> _The task_: Reproduce the data in full, exactly as it appears.

::: The data :::

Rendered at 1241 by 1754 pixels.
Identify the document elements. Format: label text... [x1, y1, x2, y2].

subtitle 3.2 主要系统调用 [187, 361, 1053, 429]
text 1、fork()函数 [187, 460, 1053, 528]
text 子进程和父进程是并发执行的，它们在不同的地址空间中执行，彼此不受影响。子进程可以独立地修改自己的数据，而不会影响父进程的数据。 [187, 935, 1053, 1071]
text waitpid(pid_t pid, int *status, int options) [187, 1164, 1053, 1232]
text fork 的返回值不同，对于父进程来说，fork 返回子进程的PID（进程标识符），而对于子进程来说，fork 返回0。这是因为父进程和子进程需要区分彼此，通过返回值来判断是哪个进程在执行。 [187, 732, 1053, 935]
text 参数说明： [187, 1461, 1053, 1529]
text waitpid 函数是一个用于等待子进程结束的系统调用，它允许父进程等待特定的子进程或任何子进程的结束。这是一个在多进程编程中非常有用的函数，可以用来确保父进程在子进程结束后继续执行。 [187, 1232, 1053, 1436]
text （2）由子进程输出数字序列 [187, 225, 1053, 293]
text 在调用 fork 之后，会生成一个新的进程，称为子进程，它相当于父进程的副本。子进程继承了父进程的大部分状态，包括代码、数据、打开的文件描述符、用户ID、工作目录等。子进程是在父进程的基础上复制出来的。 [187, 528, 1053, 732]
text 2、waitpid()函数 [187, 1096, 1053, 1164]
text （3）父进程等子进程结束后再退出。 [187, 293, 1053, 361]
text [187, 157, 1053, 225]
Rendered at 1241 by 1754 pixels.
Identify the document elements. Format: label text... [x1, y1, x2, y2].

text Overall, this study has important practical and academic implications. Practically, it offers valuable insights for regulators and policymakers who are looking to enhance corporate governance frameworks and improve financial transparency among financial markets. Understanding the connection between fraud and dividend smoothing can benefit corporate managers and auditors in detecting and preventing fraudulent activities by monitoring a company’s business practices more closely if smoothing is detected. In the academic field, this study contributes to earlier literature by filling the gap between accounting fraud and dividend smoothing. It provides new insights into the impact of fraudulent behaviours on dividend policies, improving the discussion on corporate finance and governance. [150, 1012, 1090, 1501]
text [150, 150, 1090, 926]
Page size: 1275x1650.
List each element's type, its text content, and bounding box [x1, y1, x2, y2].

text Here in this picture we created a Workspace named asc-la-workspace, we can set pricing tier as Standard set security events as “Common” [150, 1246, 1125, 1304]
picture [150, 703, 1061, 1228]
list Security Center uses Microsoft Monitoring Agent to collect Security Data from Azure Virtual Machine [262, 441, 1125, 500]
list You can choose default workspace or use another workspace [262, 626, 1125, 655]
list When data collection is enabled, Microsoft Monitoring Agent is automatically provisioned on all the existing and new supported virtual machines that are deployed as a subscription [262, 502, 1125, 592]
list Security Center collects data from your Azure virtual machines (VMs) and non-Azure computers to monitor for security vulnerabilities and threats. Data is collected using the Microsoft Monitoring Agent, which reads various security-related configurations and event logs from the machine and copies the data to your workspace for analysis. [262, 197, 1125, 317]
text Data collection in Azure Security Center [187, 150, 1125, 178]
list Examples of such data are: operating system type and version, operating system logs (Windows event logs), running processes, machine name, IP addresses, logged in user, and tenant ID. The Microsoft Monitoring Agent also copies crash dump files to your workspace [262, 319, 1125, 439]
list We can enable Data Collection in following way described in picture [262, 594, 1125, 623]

:::

> _Response_:
Rendered at 1241 by 1754 pixels.
Identify the document elements. Format: label text... [x1, y1, x2, y2].

subtitle 3.2 主要系统调用 [187, 361, 1053, 429]
text 1、fork()函数 [187, 460, 1053, 528]
text 子进程和父进程是并发执行的，它们在不同的地址空间中执行，彼此不受影响。子进程可以独立地修改自己的数据，而不会影响父进程的数据。 [187, 935, 1053, 1071]
text waitpid(pid_t pid, int *status, int options) [187, 1164, 1053, 1232]
text fork 的返回值不同，对于父进程来说，fork 返回子进程的PID（进程标识符），而对于子进程来说，fork 返回0。这是因为父进程和子进程需要区分彼此，通过返回值来判断是哪个进程在执行。 [187, 732, 1053, 935]
text 参数说明： [187, 1461, 1053, 1529]
text waitpid 函数是一个用于等待子进程结束的系统调用，它允许父进程等待特定的子进程或任何子进程的结束。这是一个在多进程编程中非常有用的函数，可以用来确保父进程在子进程结束后继续执行。 [187, 1232, 1053, 1436]
text （2）由子进程输出数字序列 [187, 225, 1053, 293]
text 在调用 fork 之后，会生成一个新的进程，称为子进程，它相当于父进程的副本。子进程继承了父进程的大部分状态，包括代码、数据、打开的文件描述符、用户ID、工作目录等。子进程是在父进程的基础上复制出来的。 [187, 528, 1053, 732]
text 2、waitpid()函数 [187, 1096, 1053, 1164]
text （3）父进程等子进程结束后再退出。 [187, 293, 1053, 361]
text [187, 157, 1053, 225]
Rendered at 1241 by 1754 pixels.
Identify the document elements. Format: label text... [x1, y1, x2, y2].

text Overall, this study has important practical and academic implications. Practically, it offers valuable insights for regulators and policymakers who are looking to enhance corporate governance frameworks and improve financial transparency among financial markets. Understanding the connection between fraud and dividend smoothing can benefit corporate managers and auditors in detecting and preventing fraudulent activities by monitoring a company’s business practices more closely if smoothing is detected. In the academic field, this study contributes to earlier literature by filling the gap between accounting fraud and dividend smoothing. It provides new insights into the impact of fraudulent behaviours on dividend policies, improving the discussion on corporate finance and governance. [150, 1012, 1090, 1501]
text [150, 150, 1090, 926]
Page size: 1275x1650.
List each element's type, its text content, and bounding box [x1, y1, x2, y2].

text Here in this picture we created a Workspace named asc-la-workspace, we can set pricing tier as Standard set security events as “Common” [150, 1246, 1125, 1304]
picture [150, 703, 1061, 1228]
list Security Center uses Microsoft Monitoring Agent to collect Security Data from Azure Virtual Machine [262, 441, 1125, 500]
list You can choose default workspace or use another workspace [262, 626, 1125, 655]
list When data collection is enabled, Microsoft Monitoring Agent is automatically provisioned on all the existing and new supported virtual machines that are deployed as a subscription [262, 502, 1125, 592]
list Security Center collects data from your Azure virtual machines (VMs) and non-Azure computers to monitor for security vulnerabilities and threats. Data is collected using the Microsoft Monitoring Agent, which reads various security-related configurations and event logs from the machine and copies the data to your workspace for analysis. [262, 197, 1125, 317]
text Data collection in Azure Security Center [187, 150, 1125, 178]
list Examples of such data are: operating system type and version, operating system logs (Windows event logs), running processes, machine name, IP addresses, logged in user, and tenant ID. The Microsoft Monitoring Agent also copies crash dump files to your workspace [262, 319, 1125, 439]
list We can enable Data Collection in following way described in picture [262, 594, 1125, 623]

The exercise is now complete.